Willie Walsh, IATA, Airlines 22

Heathrow Airport’s chief operating officer Emma Gilthorpe, who is chief executive of the UK’s private-public initiative the Jet Zero Council, flags the value of having clear signs of policies to meet net-zero goals.

”We need to know the investment and technological pathways are fixed, the investment pathways are understood, conversion rate is well understood, so that there are no hurdles to that happening,” she says. “If we are still in 2030 and there are significant hurdles to those things rolling out, then we have a problem.

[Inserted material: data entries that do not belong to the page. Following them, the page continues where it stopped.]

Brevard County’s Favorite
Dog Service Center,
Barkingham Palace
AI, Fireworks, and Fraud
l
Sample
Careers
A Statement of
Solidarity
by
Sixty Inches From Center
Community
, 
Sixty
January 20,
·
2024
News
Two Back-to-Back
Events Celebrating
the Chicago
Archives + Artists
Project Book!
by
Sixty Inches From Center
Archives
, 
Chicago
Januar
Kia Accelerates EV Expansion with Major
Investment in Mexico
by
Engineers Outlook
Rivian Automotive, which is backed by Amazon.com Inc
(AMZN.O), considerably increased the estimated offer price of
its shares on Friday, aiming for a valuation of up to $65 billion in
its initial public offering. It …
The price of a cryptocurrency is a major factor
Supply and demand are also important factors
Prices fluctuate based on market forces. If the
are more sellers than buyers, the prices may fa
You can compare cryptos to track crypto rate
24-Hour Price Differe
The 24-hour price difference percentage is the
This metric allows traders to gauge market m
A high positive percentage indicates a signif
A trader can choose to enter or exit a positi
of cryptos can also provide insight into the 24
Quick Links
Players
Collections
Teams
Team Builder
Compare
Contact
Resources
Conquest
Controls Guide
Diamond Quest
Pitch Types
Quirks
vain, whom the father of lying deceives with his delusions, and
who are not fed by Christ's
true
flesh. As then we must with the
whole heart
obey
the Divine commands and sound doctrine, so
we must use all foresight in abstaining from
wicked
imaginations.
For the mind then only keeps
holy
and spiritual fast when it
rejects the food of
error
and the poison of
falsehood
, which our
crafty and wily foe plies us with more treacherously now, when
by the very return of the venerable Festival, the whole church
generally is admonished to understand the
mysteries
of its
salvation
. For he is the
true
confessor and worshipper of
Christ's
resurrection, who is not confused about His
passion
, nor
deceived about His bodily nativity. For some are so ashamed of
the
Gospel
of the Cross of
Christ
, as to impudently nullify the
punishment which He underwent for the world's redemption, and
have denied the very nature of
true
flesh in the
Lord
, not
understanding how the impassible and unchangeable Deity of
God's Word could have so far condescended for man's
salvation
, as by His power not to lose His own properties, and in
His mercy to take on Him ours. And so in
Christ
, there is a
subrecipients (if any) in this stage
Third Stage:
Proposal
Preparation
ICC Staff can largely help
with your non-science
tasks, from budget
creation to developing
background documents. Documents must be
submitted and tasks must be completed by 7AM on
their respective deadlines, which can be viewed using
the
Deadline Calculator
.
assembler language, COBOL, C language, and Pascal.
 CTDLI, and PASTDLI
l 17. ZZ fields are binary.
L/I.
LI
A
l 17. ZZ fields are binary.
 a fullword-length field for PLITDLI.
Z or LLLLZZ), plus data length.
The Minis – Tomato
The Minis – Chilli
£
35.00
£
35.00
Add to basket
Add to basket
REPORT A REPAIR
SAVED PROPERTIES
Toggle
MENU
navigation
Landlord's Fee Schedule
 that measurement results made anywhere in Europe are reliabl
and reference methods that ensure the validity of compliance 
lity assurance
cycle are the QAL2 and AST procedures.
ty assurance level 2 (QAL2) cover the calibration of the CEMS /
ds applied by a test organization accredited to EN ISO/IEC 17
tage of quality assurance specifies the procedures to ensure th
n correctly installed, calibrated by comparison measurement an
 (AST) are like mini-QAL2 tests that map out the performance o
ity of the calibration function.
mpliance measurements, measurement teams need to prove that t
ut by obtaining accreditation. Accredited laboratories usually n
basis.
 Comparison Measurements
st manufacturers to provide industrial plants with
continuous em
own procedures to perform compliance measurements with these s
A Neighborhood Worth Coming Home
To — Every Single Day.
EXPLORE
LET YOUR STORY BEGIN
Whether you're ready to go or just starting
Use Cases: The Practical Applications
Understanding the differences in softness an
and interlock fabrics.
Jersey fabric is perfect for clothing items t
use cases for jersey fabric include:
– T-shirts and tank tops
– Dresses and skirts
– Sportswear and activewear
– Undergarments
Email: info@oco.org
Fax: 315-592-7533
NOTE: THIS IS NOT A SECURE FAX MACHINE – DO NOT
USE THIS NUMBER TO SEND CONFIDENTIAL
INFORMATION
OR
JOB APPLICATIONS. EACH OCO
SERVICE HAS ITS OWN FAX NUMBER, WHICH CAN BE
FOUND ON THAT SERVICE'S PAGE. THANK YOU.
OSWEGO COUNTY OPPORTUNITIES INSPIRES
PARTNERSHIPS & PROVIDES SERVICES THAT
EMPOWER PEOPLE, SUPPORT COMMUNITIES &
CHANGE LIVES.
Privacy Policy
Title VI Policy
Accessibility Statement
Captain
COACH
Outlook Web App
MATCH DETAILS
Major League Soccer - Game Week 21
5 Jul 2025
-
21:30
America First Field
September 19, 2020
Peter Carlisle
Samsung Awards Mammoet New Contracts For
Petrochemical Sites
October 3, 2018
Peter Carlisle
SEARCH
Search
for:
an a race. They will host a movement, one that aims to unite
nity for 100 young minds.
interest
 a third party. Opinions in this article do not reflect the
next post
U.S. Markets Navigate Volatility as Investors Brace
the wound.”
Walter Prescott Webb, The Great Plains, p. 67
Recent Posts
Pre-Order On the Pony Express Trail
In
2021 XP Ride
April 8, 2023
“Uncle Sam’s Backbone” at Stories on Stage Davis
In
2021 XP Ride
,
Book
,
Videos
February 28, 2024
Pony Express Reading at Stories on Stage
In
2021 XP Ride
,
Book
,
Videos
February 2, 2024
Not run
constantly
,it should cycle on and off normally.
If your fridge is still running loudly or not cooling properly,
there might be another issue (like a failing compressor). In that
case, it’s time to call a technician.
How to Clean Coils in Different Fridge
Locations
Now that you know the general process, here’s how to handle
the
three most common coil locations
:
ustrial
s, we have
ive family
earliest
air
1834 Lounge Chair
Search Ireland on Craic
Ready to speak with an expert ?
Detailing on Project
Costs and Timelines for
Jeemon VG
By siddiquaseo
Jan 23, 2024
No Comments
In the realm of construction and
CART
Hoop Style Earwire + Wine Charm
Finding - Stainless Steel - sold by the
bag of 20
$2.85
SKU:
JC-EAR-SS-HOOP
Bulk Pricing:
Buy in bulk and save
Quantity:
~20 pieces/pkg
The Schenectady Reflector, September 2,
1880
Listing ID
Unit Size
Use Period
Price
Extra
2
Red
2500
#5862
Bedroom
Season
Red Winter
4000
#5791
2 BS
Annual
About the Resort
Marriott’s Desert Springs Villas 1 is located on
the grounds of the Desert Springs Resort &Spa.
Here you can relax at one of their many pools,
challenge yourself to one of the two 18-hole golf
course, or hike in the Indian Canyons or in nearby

“That is why it’s very important we make the decisions in the next two or three years, which is why we have things like the five SAF plants by 2025, because it is very important to get the milestones coming through in the 2020s, so you know you are on the pathway to 2030 – which is the key inflection point to 2050.”

Gilthorpe adds: “We’ve got the mandate, the next thing is how do we get the price stability into SAF so it becomes from an investment point of view, a more competitive proposition than jet fuel is today.

”If those two things are in place, the mandate and some form of price bridge to get the investment moving for the scaling up of those SAF plants, that is the answer to how the UK will take a strong competitive position in SAF production, because we don’t want to import it – it’s way more expensive and we will miss out on all the catalytic economic benefits of that.”

Vere says the government is still looking at how to take forward the commercialisation of the business. ”We haven’t reached a view yet,” she says. ”I think there will have to be some grown-up conversations about the balance between who pays for this, does this industry pay for this, does the travelling public pay for this or does the taxpayer pay for this and how does that balance out.”

She adds: ”Some of these SAF interventions could be hugely profitable and I want to make sure that the risks and the financial rewards fall in the right ways to the right people, because if we do get these five plants up and running and then we can become an exporter of SAF, that would be a hugely beneficial place to be.”

For now, at least, Weiss says Virgin will have to import SAF. ”Next year we will buying….from a mixture of the US and Europe. It’s a big shame the UK is not using the green revolution to fuel growth. I think it will be a missed opportunity and I fear in 2025 we will be standing here and saying most of capacity for SAF is coming from abroad.

”The UK has done a tremendous job on solar and wind and hydrogen,” he adds.”So all I’m asking for is to apply those mechanisms and practices to sustainable aviation fuel and not to think there is a way to jump start something else. This is what we’ve got. I don’t want to start saying we can’t get it done, it’s not late, it’s still the first innings of this game.”